Monsieur le président, madame la ministre, madame la secrétaire d'État, mes chers collègues, en entendant la conclusion de notre rapporteur, Yves Bur, je me demandais ce qu'il me restait à dire, tant son réquisitoire était implacable.
Nous voici parvenus au terme de la procédure d'examen du projet de loi de financement de la sécurité sociale. C'est un moment important mais, sur tous les bancs, nous avons le sentiment que, pour la sixième année – ou, au moins, si l'on veut bien reconnaître à la majorité un droit à l'improvisation en 2002 ou en 2003, pour la quatrième ou la cinquième année –, nous passons à côté des graves problèmes auxquels notre pays est confronté. Ce n'est pas que nous ne les ayons pas vus, c'est que nous les fuyons.

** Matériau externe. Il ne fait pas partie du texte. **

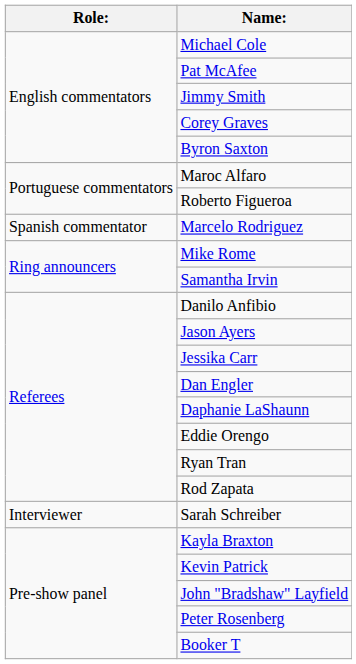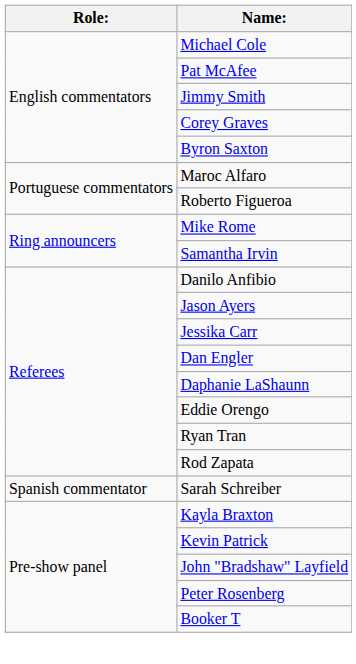- row: Spanish commentator | Marcelo Rodriguez
Sarah Schreiber | Role:: Interviewer -> Spanish commentator
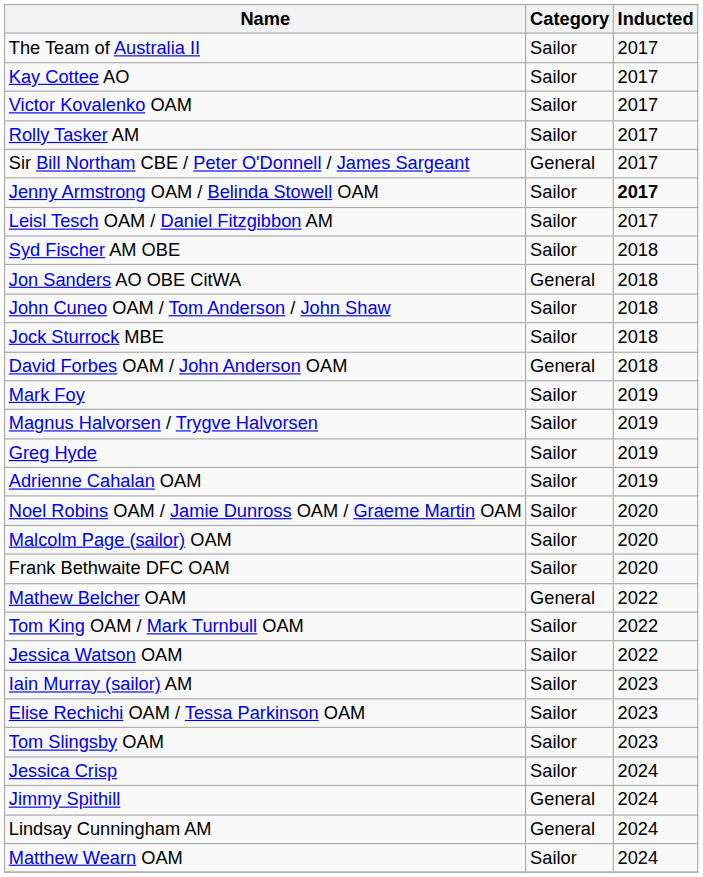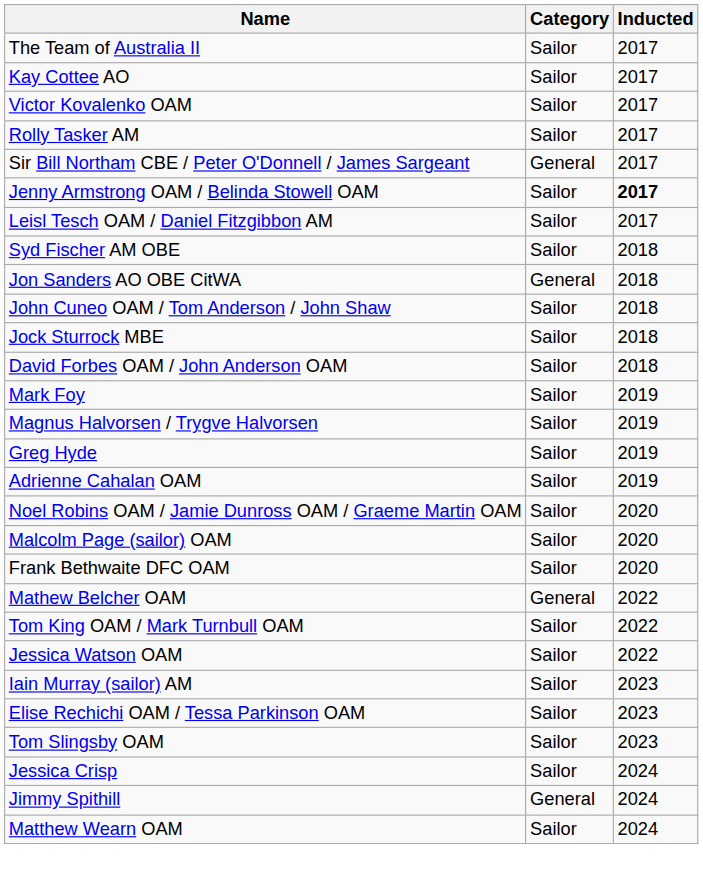David Forbes OAM / John Anderson OAM | Category: General -> Sailor
- row: Lindsay Cunningham AM | General | 2024
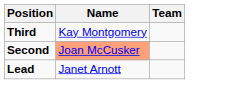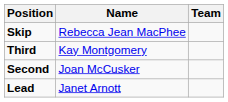+ row: Skip | Rebecca Jean MacPhee
Second | Name: lightsalmon background -> no background
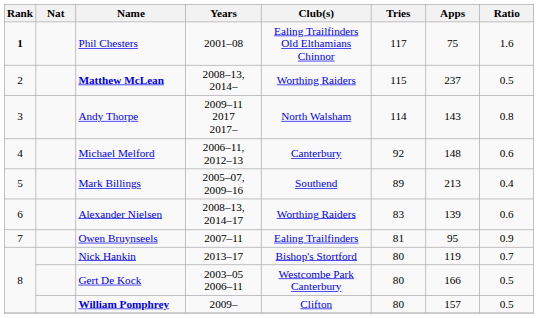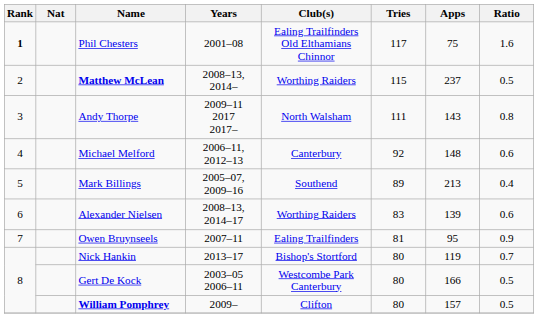Andy Thorpe | Tries: 114 -> 111
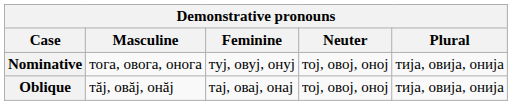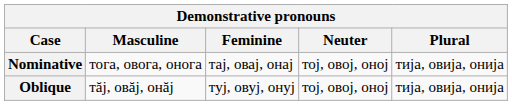Nominative | Feminine: туј, овуј, онуј -> тај, овај, онај
Oblique | Feminine: тај, овај, онај -> туј, овуј, онуј
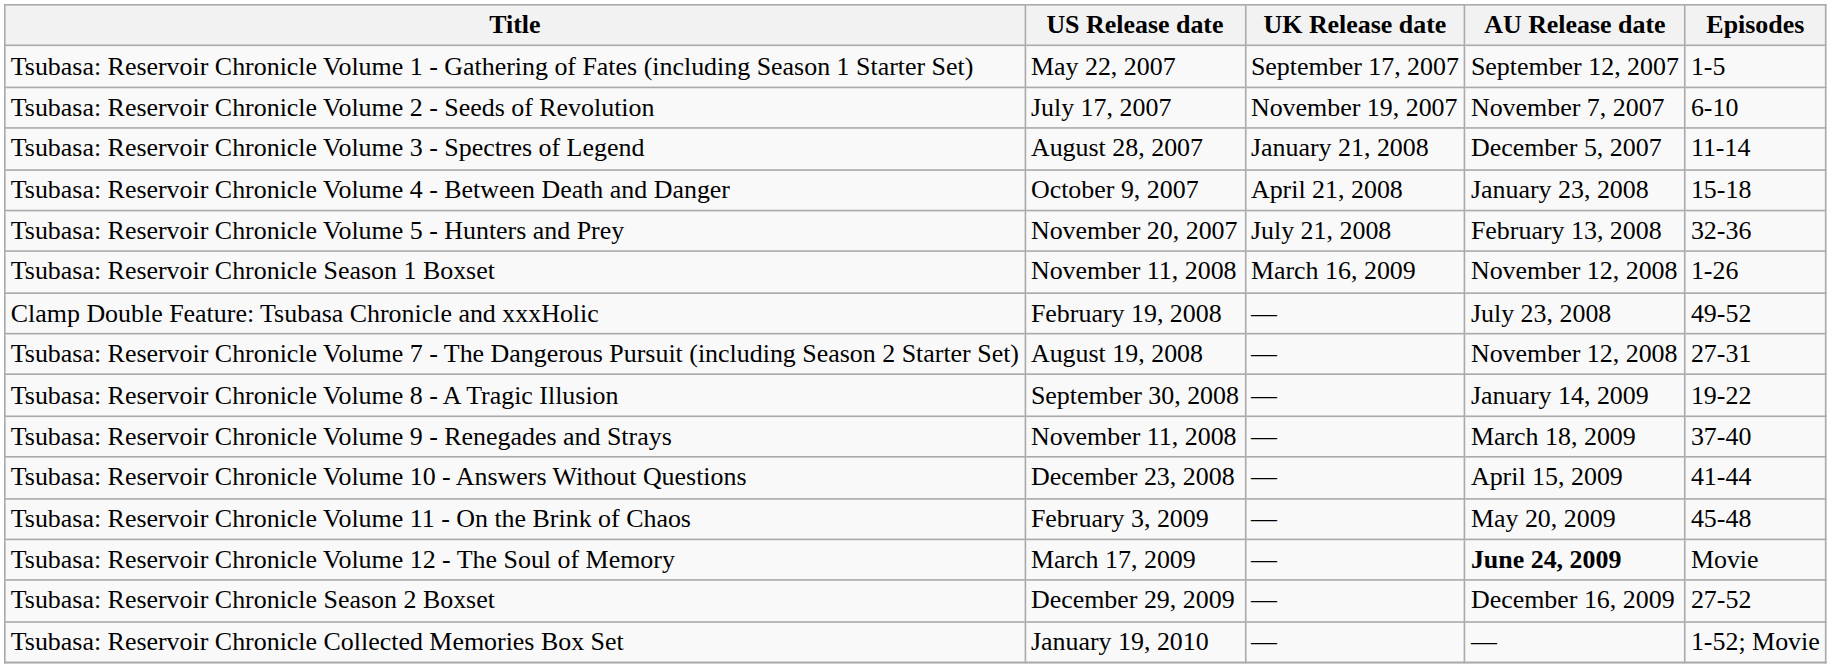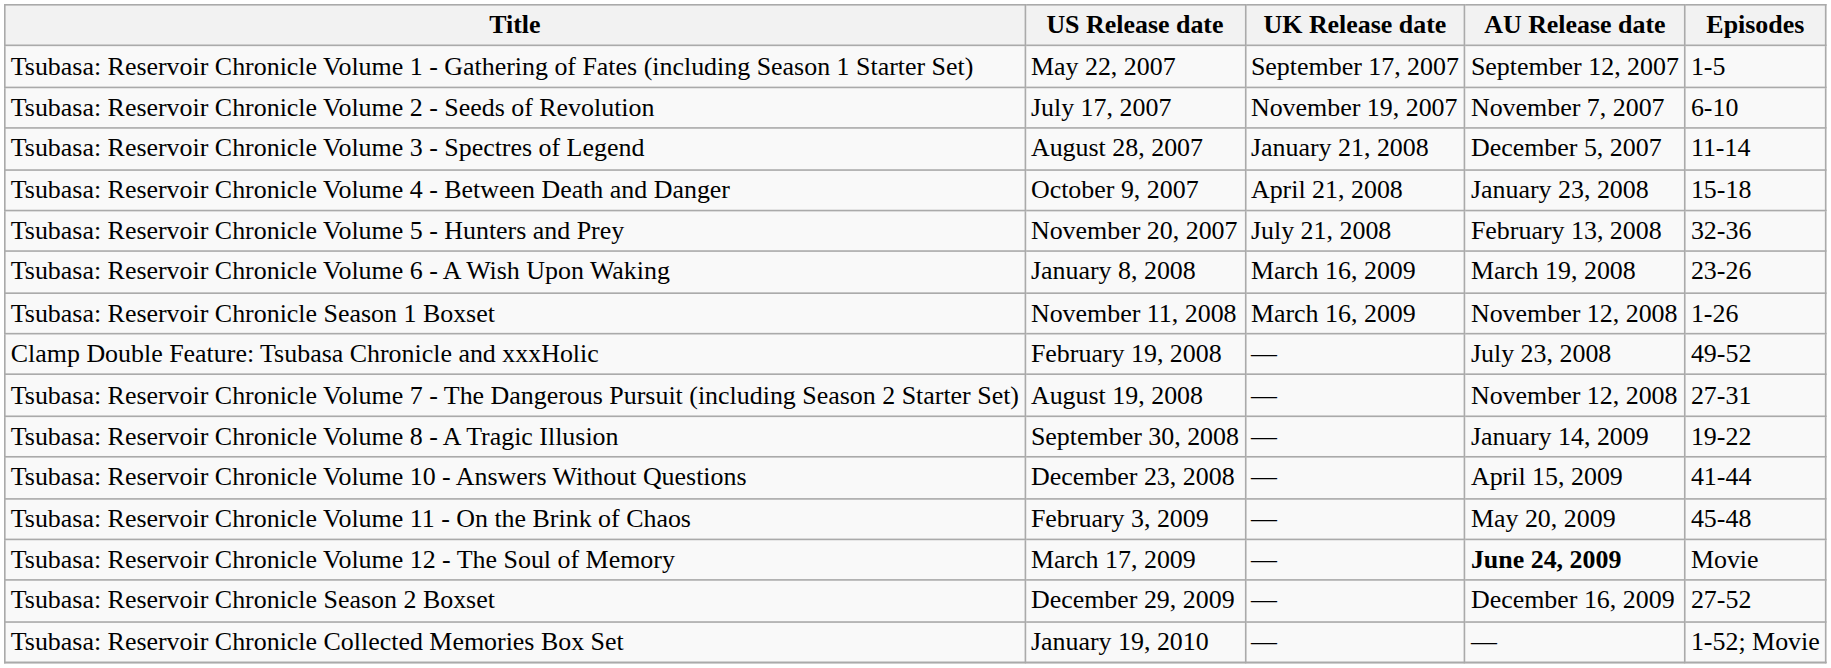+ row: Tsubasa: Reservoir Chronicle Volume 6 - A Wish Upon Waking | January 8, 2008 | March 16, 2009 | March 19, 2008 | 23-26
- row: Tsubasa: Reservoir Chronicle Volume 9 - Renegades and Strays | November 11, 2008 | — | March 18, 2009 | 37-40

Chacun le savait dès le début de la discussion, la sécurité sociale doit faire face à une très grave crise financière, notamment pour l'assurance maladie, et nous sommes en outre confrontés, depuis quelques mois, à une crise sanitaire qui va croissant sur tout le territoire. Notre système d'assurance maladie était reconnu pour son accessibilité – c'était même sa principale qualité – et c'est précisément du point de vue de l'accès aux soins que nous sommes, aujourd'hui, en totale régression.
Le problème se pose en raison de la désertification médicale, qui n'est pas seulement liée à des questions de démographie, mais s'explique aussi par une certaine désorganisation, par l'absence d'une planification sanitaire maîtrisée, par une généralisation des dépassements d'honoraires, qu'ils soient légaux ou, parfois, illégaux – ce qui ne doit pas faire oublier la problématique légale ou paralégale issue de la convention de 2005. Ainsi, nos concitoyens sont de plus en plus nombreux à avoir des problèmes d'accès financier au système de santé. Enfin, ici ou là, notamment dans le service public, ce sont des problèmes d'accès tout court qui se posent, car les moyens financiers sont ce qu'ils sont et la dynamique de l'hôpital public ne joue plus : très souvent, les hôpitaux français ont des difficultés à bien soigner.
Vous connaissez la situation financière, mes chers collègues, et vous savez qu'une fois de plus vous allez voter un projet de loi de financement de la sécurité sociale prévoyant un déficit de plus de 10 milliards avec une trésorerie négative – qui est, en fait, une dette cachée supplémentaire de plus de 35 milliards d'euros. Encore ces chiffres ne concernent-ils que le régime général de sécurité sociale : si l'on tenait compte des régimes agricoles, il faudrait y ajouter quelques poignées de milliards d'euros. En définitive, cette situation financière est laissée à l'abandon : la charge en reviendra aux générations futures. Mais, on le sait bien, il s'agit en fait, purement et simplement, d'asphyxier notre régime de sécurité sociale.
Les comptes de 2007 sont d'ores et déjà dépassés en matière de déficit et la Commission des comptes de la sécurité sociale a déjà annoncé que les chiffres figurant dans le projet de loi seraient déficitaires de plus de 300 millions d'euros. Les chiffres de la consommation médicale publiés ces mois-ci montrent bien que l'ONDAM sera pulvérisé au-delà même de ce qui avait été calculé au mois de septembre. Les chiffres du déficit de base de 2007 et, par conséquent, les comptes de 2008 sont faux : la situation, très grave, s'est encore aggravée.
Nos deux assemblées ont essayé de réagir, mais de manière très insuffisante. S'il est frappant de constater que des députés ou des sénateurs de l'opposition ont eu des idées convergentes, inspirées par la réalité des faits, chaque fois la majorité a repoussé ces initiatives. J'en ferai l'énumération rapide, en commençant par la taxation des stock-options, inspirée par une remarque de la Cour des comptes qui avait attiré notre attention sur le sujet en citant des chiffres impressionnants. Notre rapporteur a pris des initiatives : certes, nous les jugions très insuffisantes, car elles n'étaient pas à la hauteur de l'enjeu. Mais il s'est trouvé, dans les deux assemblées, une majorité pour supprimer ou rendre totalement caduc le dispositif qu'il avait proposé.